- [Task prompt] In these records, how many lines contain "START"? Please reply with the number only.

- [Record excerpts]
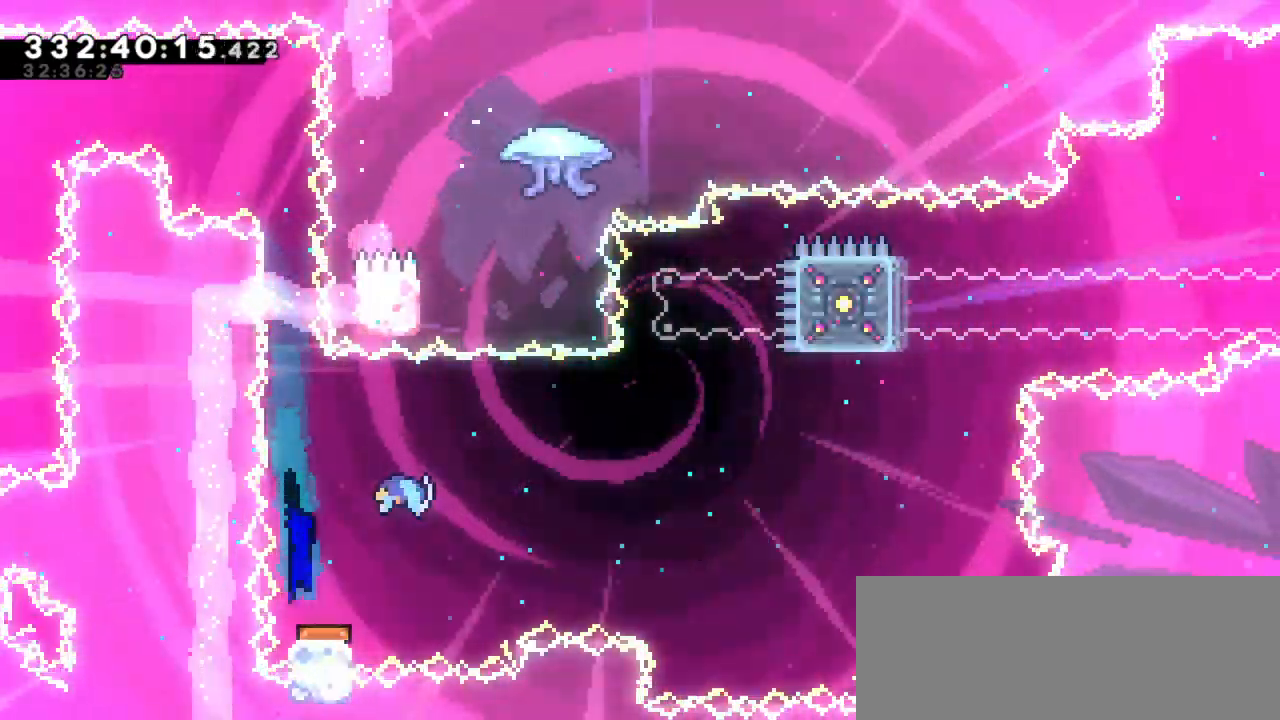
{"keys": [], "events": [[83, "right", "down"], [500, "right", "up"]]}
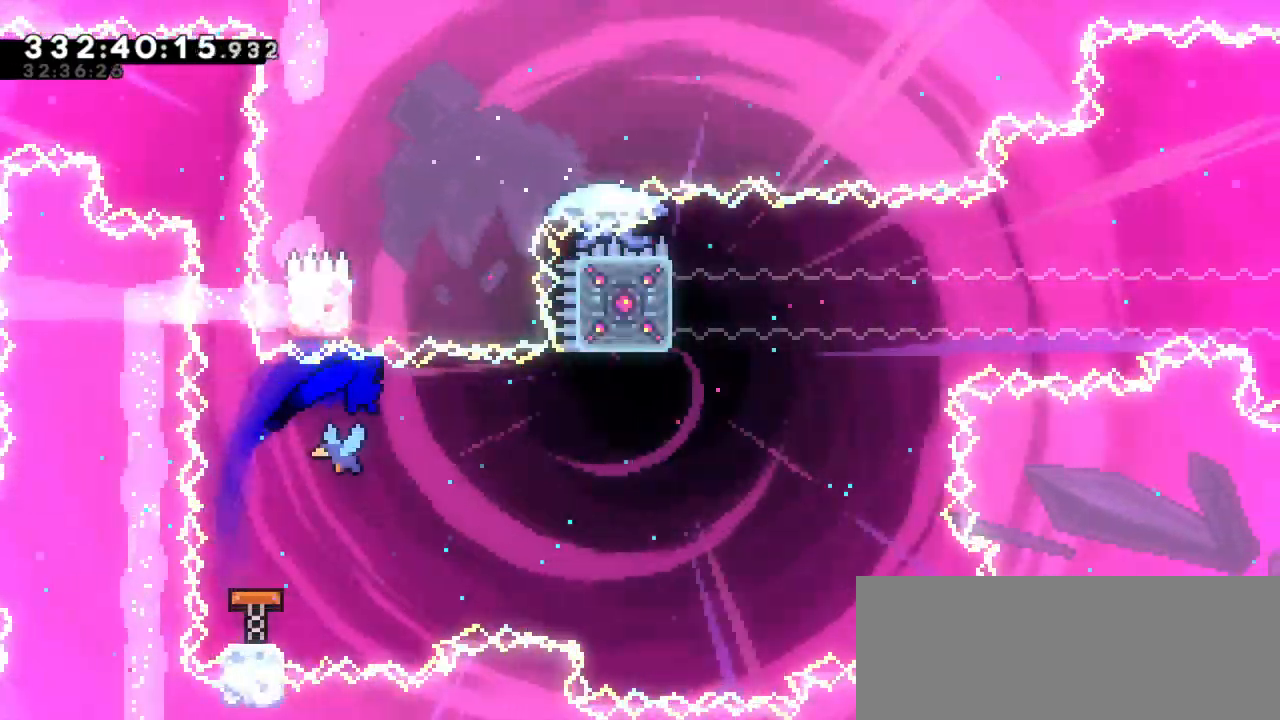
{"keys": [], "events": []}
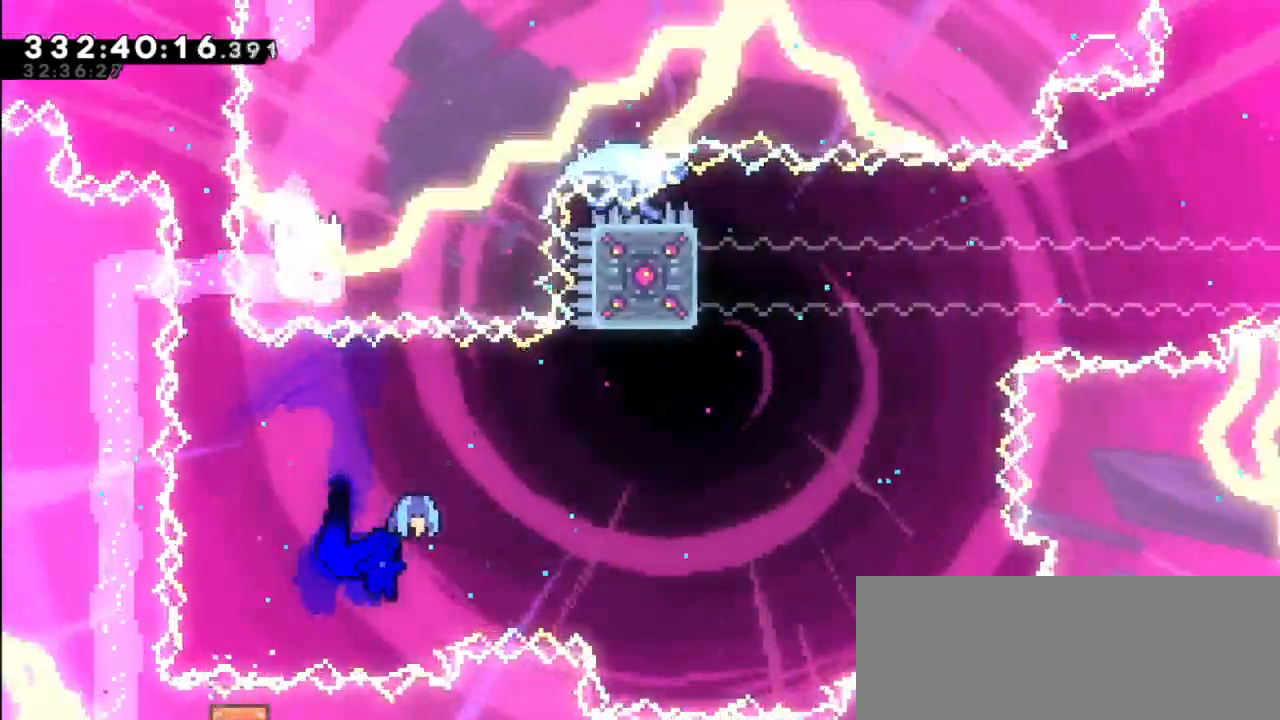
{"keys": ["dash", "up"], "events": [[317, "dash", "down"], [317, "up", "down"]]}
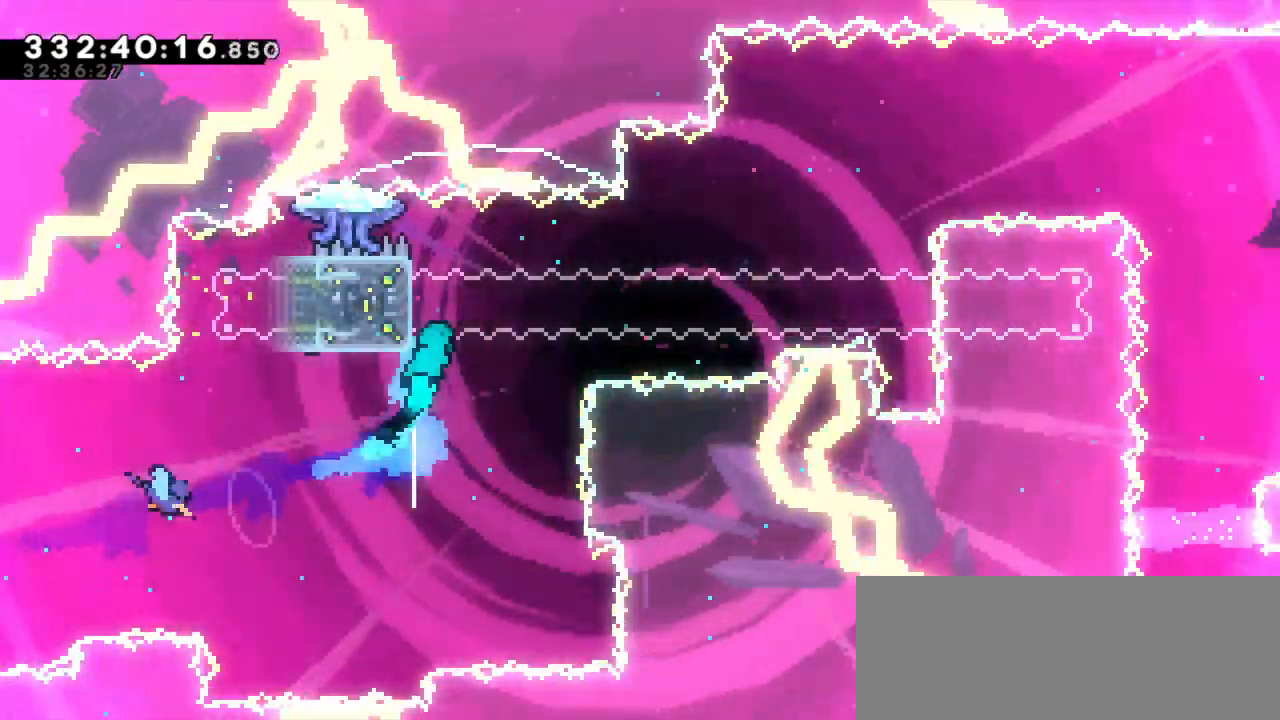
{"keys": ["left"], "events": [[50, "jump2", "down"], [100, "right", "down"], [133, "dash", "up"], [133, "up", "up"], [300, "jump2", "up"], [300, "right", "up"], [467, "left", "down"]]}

* * *

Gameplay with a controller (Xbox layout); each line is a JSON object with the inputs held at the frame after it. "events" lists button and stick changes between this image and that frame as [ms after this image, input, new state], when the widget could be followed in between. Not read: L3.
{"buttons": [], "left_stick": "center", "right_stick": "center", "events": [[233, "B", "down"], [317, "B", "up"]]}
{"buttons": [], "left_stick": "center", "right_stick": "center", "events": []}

* * *

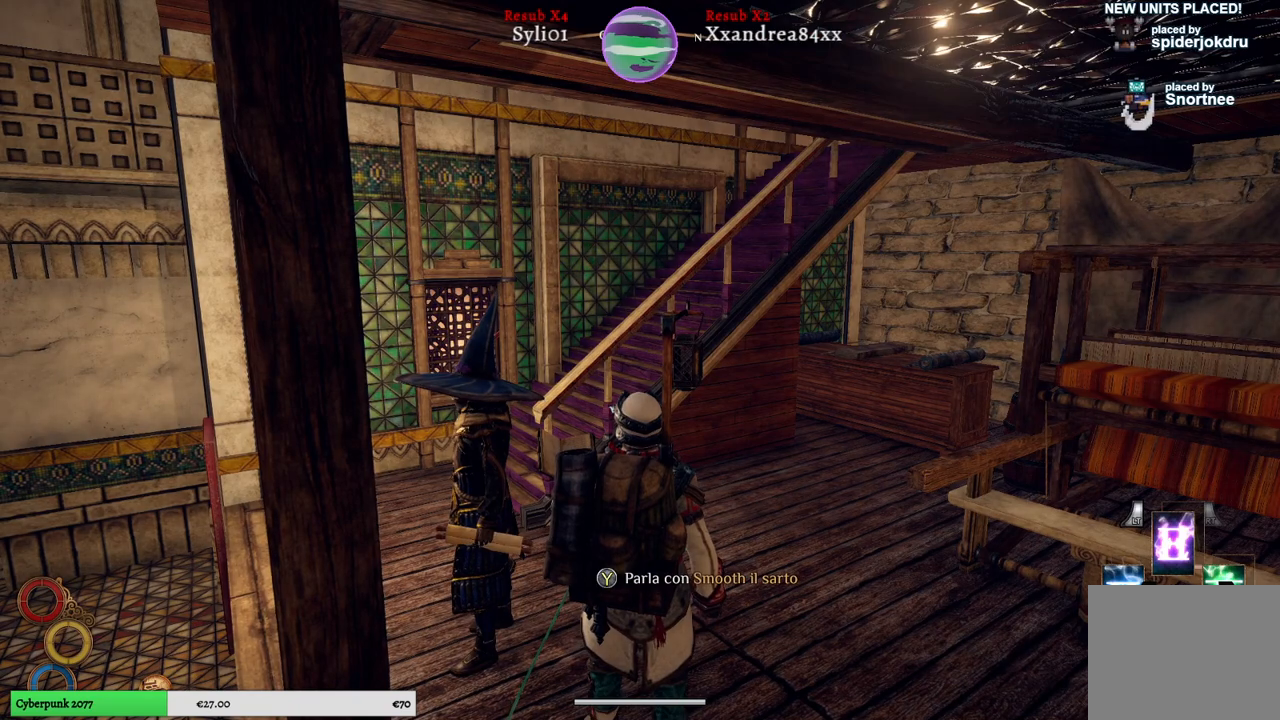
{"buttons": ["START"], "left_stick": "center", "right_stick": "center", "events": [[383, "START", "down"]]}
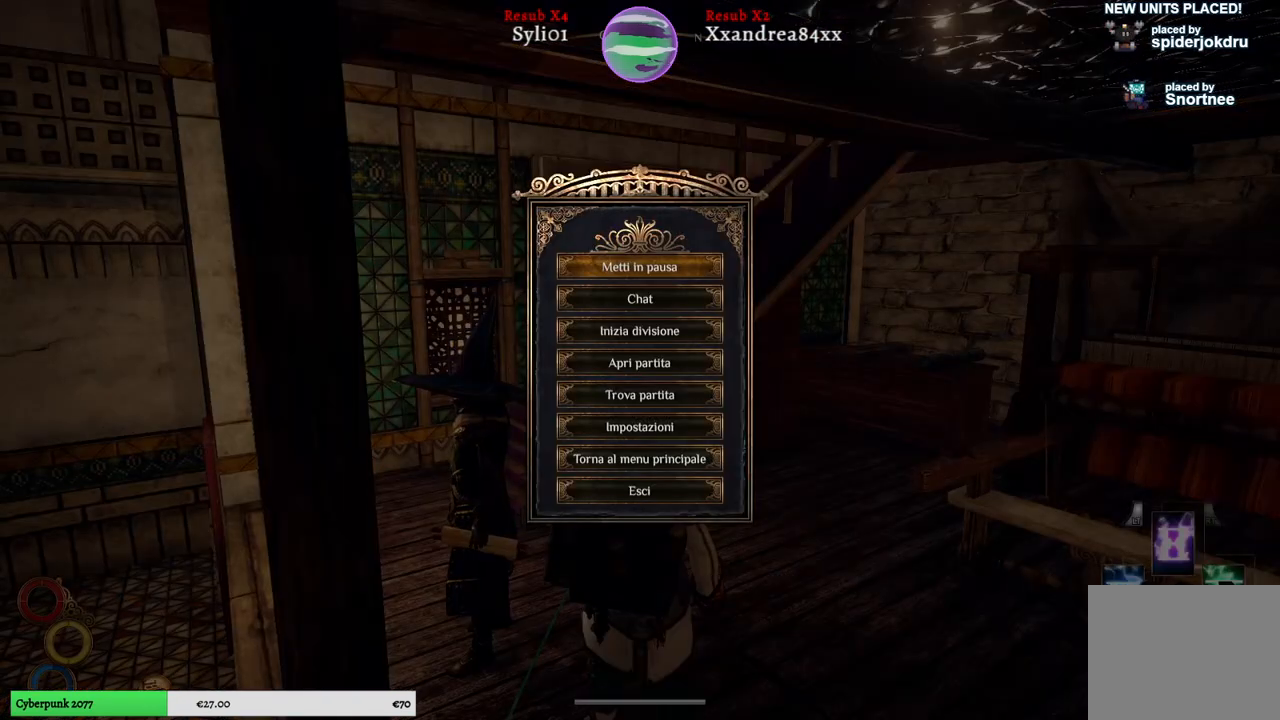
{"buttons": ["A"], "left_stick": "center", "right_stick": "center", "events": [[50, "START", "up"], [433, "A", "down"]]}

- [Response box] 2